1. In the Cloudflare dashboard, go to the Security page.

   Go to Overview

2. Go to API abuse or All suggestions.

3. Depending on the type of attack, select Review traffic from potential BOLA enumeration attack or Review traffic from potential parameter pollution attack to view details of the attack and suggested actions.

4. Select View all affected endpoints or View details on a specific endpoint to review suspicious sessions in Web Assets.

Cloudflare evaluates your session requests for both enumeration and parameter pollution attacks and provides you with a list of at-risk endpoints and the number of anomalous sessions where an attack was detected. You can follow the suggested actions to address your BOLA vulnerabilities and prevent future attacks against your endpoints.

You can view analytics of your zone's traffic profile and suspicious requests associated with enumeration or parameter pollution attacks in the Cloudflare dashboard.

Go to Analytics

Filter requests depending on the type of attack detected in your zone, including the hashed session IDs found in the attack and the corresponding BOLA vulnerability risk label, to see an analysis of your request activity from the past seven days. This filter includes all traffic from suspected attacker sessions, so you can evaluate other actions that they are taking against your zone.

This does not filter by specific endpoints.

Review the top statistics and details of managed API endpoints, paths and values targeted by the attack, source IPs, source user agents, and source fingerprints.

Cloudflare recommends that you observe your traffic profile for any anomalies in its normal behavior.

You can expand the endpoint details in Web Assets to access information on suspicious sessions' activity on the endpoint, including both enumeration attack and parameter pollution attack details.

Go to Web assets

Under Security overview, select View attack to review affected sessions with its associated IP addresses and JA4 fingerprints.

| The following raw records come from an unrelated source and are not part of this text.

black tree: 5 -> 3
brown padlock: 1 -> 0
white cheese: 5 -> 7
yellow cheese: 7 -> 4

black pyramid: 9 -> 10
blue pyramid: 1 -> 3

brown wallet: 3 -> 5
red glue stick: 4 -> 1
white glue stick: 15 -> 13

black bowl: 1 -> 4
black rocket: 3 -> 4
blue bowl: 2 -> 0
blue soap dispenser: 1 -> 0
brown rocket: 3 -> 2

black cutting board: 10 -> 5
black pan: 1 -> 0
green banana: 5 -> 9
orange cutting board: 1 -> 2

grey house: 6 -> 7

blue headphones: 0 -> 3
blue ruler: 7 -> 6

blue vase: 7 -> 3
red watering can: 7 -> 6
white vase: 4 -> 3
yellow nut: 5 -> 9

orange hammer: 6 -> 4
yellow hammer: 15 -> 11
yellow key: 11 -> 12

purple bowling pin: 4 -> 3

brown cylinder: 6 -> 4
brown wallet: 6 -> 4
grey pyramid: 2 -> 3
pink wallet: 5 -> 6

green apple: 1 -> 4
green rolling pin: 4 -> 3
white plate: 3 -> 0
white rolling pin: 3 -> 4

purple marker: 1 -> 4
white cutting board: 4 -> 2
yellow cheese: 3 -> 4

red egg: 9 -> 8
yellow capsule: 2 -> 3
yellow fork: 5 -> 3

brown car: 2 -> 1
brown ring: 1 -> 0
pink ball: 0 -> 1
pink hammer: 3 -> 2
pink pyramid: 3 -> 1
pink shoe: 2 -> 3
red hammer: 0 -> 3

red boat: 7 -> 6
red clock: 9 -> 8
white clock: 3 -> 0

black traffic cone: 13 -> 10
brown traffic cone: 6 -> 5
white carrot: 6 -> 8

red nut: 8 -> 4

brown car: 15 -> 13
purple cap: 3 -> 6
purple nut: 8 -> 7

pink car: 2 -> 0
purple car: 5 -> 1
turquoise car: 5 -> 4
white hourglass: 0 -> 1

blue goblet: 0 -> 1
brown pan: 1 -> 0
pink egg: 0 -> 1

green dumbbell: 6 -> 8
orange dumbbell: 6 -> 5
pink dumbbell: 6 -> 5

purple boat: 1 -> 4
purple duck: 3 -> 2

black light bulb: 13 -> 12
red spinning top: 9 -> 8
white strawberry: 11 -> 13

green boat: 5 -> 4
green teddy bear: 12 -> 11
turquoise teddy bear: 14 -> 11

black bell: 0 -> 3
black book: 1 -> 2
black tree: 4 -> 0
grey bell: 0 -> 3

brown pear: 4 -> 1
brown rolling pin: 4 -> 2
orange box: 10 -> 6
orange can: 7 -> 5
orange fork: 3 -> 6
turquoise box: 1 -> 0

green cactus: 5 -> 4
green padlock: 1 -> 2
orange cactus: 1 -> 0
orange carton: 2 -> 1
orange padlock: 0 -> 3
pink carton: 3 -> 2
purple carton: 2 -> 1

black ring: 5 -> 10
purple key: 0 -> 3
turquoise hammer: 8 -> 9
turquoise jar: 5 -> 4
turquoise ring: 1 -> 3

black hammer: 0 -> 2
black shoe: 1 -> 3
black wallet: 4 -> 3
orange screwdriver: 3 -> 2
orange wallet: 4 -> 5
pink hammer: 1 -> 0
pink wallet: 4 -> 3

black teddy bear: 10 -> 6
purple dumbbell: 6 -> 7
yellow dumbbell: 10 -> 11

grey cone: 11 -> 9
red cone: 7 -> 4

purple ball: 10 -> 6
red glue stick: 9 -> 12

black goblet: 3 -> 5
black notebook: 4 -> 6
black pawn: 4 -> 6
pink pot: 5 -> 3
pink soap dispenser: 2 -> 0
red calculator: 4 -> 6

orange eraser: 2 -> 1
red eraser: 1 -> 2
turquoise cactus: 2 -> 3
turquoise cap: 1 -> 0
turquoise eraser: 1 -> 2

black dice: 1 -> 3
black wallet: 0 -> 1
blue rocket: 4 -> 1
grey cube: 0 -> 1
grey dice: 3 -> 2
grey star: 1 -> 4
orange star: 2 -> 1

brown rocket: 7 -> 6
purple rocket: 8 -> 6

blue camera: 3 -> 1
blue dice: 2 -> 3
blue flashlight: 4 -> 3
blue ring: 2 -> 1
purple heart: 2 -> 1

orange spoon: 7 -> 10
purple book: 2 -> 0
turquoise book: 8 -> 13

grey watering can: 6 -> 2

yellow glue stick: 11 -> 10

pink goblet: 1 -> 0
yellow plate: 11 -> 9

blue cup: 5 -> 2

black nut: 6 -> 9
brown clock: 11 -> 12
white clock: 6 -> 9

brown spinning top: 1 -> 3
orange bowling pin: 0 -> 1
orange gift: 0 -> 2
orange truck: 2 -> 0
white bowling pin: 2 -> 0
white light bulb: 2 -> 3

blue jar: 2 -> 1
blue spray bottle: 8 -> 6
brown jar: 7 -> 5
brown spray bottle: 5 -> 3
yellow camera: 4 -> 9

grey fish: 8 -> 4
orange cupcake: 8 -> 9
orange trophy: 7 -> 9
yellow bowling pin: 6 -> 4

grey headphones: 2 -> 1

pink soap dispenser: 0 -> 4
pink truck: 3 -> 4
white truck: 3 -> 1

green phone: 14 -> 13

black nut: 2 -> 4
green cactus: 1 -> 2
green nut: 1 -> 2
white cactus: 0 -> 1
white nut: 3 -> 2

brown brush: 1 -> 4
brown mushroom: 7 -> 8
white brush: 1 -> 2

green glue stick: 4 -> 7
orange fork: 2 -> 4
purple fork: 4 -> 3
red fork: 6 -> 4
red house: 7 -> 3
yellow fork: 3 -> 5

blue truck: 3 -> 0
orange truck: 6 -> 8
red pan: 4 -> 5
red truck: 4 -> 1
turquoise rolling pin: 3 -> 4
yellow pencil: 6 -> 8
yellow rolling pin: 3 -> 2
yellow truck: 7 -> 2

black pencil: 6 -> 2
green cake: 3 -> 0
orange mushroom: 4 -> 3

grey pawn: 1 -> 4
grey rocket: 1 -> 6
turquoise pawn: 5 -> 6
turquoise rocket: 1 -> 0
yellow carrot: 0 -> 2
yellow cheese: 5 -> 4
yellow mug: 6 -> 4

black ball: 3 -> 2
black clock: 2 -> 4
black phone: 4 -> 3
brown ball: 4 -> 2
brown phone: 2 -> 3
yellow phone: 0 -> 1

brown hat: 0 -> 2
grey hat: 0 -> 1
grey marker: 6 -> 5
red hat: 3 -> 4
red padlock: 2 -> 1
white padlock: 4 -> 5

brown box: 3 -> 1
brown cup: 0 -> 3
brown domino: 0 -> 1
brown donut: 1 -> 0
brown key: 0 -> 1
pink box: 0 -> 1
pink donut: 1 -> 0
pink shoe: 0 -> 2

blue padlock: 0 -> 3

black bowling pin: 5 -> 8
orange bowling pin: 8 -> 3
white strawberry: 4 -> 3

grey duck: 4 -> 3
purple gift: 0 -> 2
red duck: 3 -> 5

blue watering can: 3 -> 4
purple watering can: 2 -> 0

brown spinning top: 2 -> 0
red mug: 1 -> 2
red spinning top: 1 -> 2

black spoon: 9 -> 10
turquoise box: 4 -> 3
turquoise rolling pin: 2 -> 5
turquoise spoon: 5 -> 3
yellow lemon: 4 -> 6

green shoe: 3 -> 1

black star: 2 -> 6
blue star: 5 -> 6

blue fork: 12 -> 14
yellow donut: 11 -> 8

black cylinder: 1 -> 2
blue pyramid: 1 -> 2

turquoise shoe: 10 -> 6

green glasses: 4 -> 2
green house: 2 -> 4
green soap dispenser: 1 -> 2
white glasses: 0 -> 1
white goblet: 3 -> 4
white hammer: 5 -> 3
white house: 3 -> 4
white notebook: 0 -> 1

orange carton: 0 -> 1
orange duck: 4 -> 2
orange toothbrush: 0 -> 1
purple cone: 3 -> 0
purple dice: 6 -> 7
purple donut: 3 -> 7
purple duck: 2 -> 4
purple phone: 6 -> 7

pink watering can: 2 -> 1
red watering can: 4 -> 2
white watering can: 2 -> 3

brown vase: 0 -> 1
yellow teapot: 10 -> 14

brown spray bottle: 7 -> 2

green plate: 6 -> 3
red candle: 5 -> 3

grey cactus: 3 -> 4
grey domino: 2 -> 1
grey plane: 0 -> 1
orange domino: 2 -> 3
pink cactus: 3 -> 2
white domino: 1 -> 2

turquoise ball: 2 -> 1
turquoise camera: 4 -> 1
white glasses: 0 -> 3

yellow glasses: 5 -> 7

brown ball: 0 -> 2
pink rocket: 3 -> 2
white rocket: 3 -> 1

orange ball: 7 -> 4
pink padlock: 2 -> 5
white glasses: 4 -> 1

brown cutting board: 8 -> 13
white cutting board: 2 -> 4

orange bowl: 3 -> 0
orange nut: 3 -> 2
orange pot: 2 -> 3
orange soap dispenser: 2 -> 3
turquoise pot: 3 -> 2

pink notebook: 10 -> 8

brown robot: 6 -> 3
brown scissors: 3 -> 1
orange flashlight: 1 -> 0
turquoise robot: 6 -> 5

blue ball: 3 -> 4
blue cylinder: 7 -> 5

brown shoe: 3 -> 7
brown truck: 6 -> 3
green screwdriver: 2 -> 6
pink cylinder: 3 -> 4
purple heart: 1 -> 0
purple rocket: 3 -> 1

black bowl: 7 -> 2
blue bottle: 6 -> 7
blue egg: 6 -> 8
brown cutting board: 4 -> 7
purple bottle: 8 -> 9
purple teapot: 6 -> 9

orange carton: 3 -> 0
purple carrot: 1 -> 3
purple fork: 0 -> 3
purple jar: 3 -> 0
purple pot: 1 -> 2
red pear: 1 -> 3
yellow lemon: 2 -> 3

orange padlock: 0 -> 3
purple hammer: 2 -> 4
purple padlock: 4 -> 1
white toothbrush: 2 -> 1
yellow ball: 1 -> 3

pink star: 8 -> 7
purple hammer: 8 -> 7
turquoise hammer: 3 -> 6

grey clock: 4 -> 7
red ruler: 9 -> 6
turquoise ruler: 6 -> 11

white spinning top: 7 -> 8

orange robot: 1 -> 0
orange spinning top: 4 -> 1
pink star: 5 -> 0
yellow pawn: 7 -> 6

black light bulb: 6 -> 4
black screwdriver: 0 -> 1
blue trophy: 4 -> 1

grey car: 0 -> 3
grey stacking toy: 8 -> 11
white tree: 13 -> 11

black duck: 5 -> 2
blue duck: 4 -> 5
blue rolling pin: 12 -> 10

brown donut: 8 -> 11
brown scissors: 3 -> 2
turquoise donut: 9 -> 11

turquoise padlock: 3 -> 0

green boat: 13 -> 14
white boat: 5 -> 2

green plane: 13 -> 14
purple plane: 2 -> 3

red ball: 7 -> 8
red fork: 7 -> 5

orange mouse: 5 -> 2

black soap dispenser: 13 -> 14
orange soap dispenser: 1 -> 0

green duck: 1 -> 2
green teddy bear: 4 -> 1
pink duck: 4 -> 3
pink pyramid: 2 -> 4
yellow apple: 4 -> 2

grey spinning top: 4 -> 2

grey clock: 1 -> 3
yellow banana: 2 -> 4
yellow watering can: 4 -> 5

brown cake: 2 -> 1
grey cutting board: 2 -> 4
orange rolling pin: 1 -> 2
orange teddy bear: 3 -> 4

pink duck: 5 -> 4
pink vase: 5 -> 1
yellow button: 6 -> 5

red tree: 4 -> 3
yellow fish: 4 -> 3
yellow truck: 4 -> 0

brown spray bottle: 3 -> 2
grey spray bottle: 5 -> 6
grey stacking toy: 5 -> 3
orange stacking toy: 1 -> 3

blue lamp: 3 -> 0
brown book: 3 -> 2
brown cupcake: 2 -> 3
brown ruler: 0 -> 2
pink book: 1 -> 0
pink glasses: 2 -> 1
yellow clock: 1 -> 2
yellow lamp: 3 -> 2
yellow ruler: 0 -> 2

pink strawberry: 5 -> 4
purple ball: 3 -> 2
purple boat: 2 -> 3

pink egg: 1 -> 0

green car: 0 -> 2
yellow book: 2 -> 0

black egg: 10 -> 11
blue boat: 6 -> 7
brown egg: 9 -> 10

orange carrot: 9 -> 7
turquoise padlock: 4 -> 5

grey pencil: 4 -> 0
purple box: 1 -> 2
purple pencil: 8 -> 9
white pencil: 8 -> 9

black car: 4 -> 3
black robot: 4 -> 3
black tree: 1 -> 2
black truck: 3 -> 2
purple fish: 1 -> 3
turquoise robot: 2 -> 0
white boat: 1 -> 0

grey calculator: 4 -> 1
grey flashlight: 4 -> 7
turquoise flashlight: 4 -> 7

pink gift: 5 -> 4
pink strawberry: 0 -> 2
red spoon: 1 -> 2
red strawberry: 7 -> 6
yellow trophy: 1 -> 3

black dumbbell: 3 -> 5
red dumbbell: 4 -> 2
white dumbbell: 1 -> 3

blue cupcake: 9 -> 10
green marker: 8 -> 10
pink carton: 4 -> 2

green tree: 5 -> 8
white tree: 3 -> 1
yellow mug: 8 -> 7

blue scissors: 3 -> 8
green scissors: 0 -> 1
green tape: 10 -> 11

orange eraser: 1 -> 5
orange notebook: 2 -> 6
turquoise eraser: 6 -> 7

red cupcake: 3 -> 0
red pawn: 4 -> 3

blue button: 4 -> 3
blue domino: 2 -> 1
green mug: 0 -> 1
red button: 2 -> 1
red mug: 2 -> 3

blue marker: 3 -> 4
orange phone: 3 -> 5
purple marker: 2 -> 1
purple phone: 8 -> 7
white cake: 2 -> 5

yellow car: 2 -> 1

You can export the .csv file containing all the IP addresses and JA4 fingerprints for all or only a specific session.

The details specify the parameter that was affected, the number of sessions involved in the attack, and how far their behavior deviated from baseline.

If unauthorized access to the parameter was obtained, consider the potential impact to your application, users, and data. As a best practice, consult with your application and API developers to confirm unauthorized access by reviewing your API origin logs for the IP address and JA4 fingerprint of the abusive sessions.

Closed beta customers can view attack data in Security Analytics.

Go to Analytics

The managed endpoint will be automatically filtered in the request activity from the past seven days. You can also filter by suspicious IP addresses and fingerprints found in the attack details.

---

Details of BOLA attacks visible in Security Analytics are only available for customers in the closed beta.